May 7, 2009

Babytalk: My Mummy's writings part 2


Putik Lada: Gaping loopholes in the law
Contributed by Angeline Cheah Yin Leng

Thursday, 19 February 2009 12:12pm
©
The Star (Used by permission)

Instances of disproportionate sentences in the statute books need to be reviewed to ensure the rights of all citizens are adequately protected.

On Feb 12, a 28-year-old man was fined a measly RM100 for taking a photograph of a 17-year-old girl urinating in a shopping mall toilet (“RM100 fine for taking photo of girl in toilet” – The Star, Feb 13).

And just two days earlier, the very same magistrate had slapped a RM3,500 fine each on an 83-year-old-man and three others for gambling during Chinese New Year or three months’ jail in default (“83-year-old slapped with hefty sum for gambling during CNY” – The Star, Feb 11).

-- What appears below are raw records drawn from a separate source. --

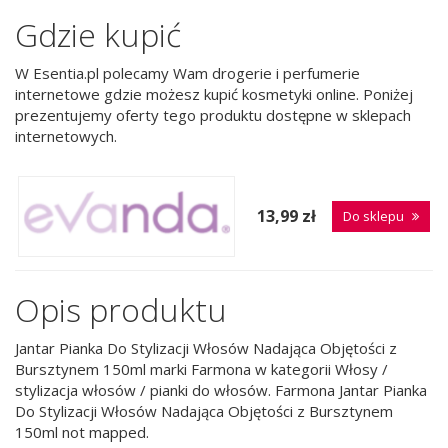
Gdzie kupić
W Esentia.pl polecamy Wam drogerie i perfumerie
internetowe gdzie możesz kupić kosmetyki online. Poniżej
prezentujemy oferty tego produktu dostępne w sklepach
internetowych.
13,99 zł
Do sklepu
Opis produktu
Jantar Pianka Do Stylizacji Włosów Nadająca Objętości z
Bursztynem 150ml marki Farmona w kategorii Włosy /
stylizacja włosów / pianki do włosów. Farmona Jantar Pianka
Do Stylizacji Włosów Nadająca Objętości z Bursztynem
150ml not mapped.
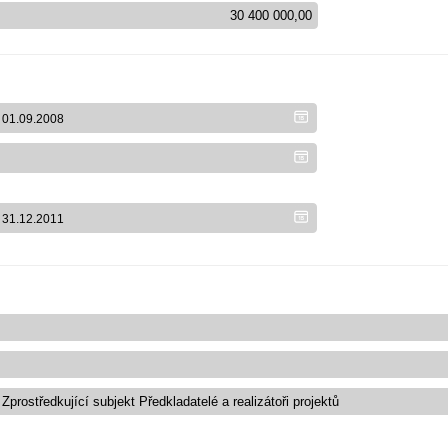
Zprostředkující subjekt Předkladatelé a realizátoři projektů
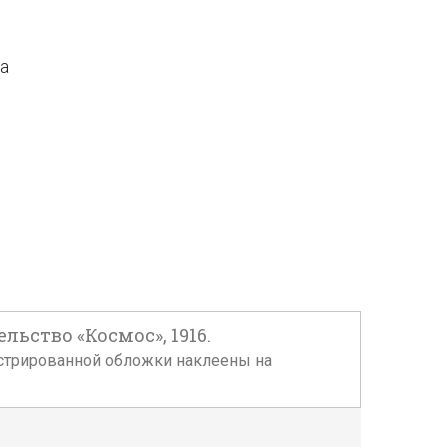
да
льство «Космос», 1916.
ллюстрированной обложки наклеены на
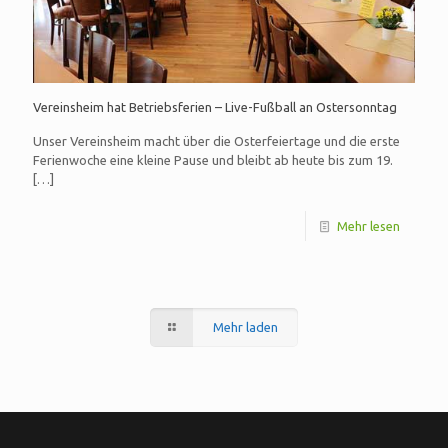
Vereinsheim hat Betriebsferien – Live-Fußball an Ostersonntag
Unser Vereinsheim macht über die Osterfeiertage und die erste
Ferienwoche eine kleine Pause und bleibt ab heute bis zum 19.
[…]
Mehr lesen
Mehr laden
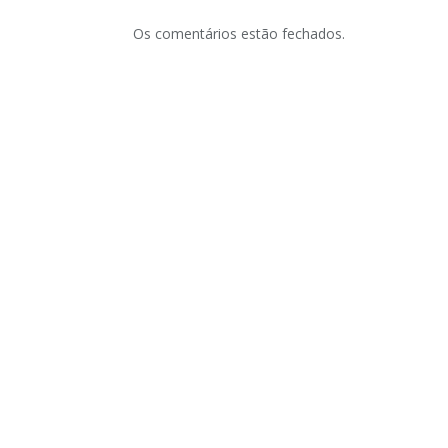
Os comentários estão fechados.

In the first case, Johor Baru magistrate Hafizah Johor Ariff Johor was reported to be “visibly upset” that the maximum penalty she could impose on the peeping tom was only a RM100 fine.

Reading these two reported cases, there seems to be something very wrong with certain laws in our country.

For example, in the case of the aged gambler, he was probably charged under Section 6(1) of the Common Gaming Houses Act 1953 which carries a penalty of not more than a RM5,000 fine or not more than six months’ imprisonment or both.

We all know that gambling is an offence which not only affects the gambler himself, but his close family members and relatives as well. When people fall prey to gambling, they often resort to borrowing money from loan sharks and this can lead to disastrous consequences – even suicide – when they are unable to pay up.

However, can we seriously say that gambling is a more serious offence than taking photos of people doing their business in public toilets?

Many Chinese would admit to gambling within the confines of their own homes during the Chinese New Year period. It can be said to be part and parcel of the annual celebration. While technically a crime under the law, such gambling causes no serious harm to those involved.

In fact, in an earlier case before another Johor Baru magistrate, Nor Shahid Abd Malik, seven men who were caught playing mahjong were fined RM1,000 each (“Seven mahjong playing men fined RM1,000 each” – The Star, Feb 4). The men were reported to have told the magistrate that they were old and were merely playing mahjong to pass time.

But what surprises me is that the pervert who snapped the picture of the girl urinating was charged under the Minor Offences Act, 1955 for peeping, which carries a maximum penalty of a RM100 fine.

I find it rather mind-boggling that an act as serious as this had been treated merely as “insulting behaviour” under section 14 of the 1955 Act. This is indeed adding insult to injury, as the pervert virtually had a free show for a mere RM100!

Section 14 of the 1955 Act reads: “Any person who uses any indecent, threatening, abusive or insulting words, or behaves in a threatening or insulting manner, or posts up or affixes or exhibits any indecent, threatening, abusive or insulting written paper or drawing with intent to provoke a breach of the peace, or whereby a breach of the peace is likely to be occasioned, shall be liable to a fine not exceeding one hundred ringgit.”

Is this how we deal with such an act of grave invasion of one’s privacy, which can have a traumatising effect on a girl so young?

Could he not have been dealt with under another legislation such as the Penal Code?

However, flipping through the Penal Code, I could not find any section under which this man could be charged.

He could not be charged under section 354 of the Penal Code for assault or use of criminal force with intent to outrage a person’s modesty because no assault or criminal force took place in this case.

A person found guilty under section 354 can be punished with imprisonment for a term which may extend to 10 years, or with a fine, or with whipping, or with any two of such punishments, and this is what a peeping tom should deserve, and not a fine of just RM100.

This points to gaping loopholes in our legislation. In fact, there are other instances of disproportionate sentences in our legislation.

For example, Section 377A of the Penal Code stipulates that oral and anal sex is a criminal offence punishable by imprisonment which may extend to 20 years, and the offender shall also be liable to whipping (section 377B).

On the other hand, the act of inciting a child under the age of 14 years to any act of gross indecency with the offender or another person is only punishable with imprisonment of up to five years together with whipping (section 377E).

Comparing these two sections, it appears to be that two homosexual men having consensual sex are committing a more heinous crime than a paedophile or child molester. Can this be?

There are many laws in our country which reflect lopsidedness, and something has to be done. All our archaic and antiquated laws must be revamped to adequately protect the rights of all citizens.

When punishment does not fit the crime, justice cannot and will not prevail.

The writer is a member of the Bar Council’s National Young Lawyers Committee (NYLC). Putik Lada, or pepper buds in Malay, captures the spirit and intention of this column – a platform for young lawyers to articulate their views and aspirations about the law, justice and a civil society.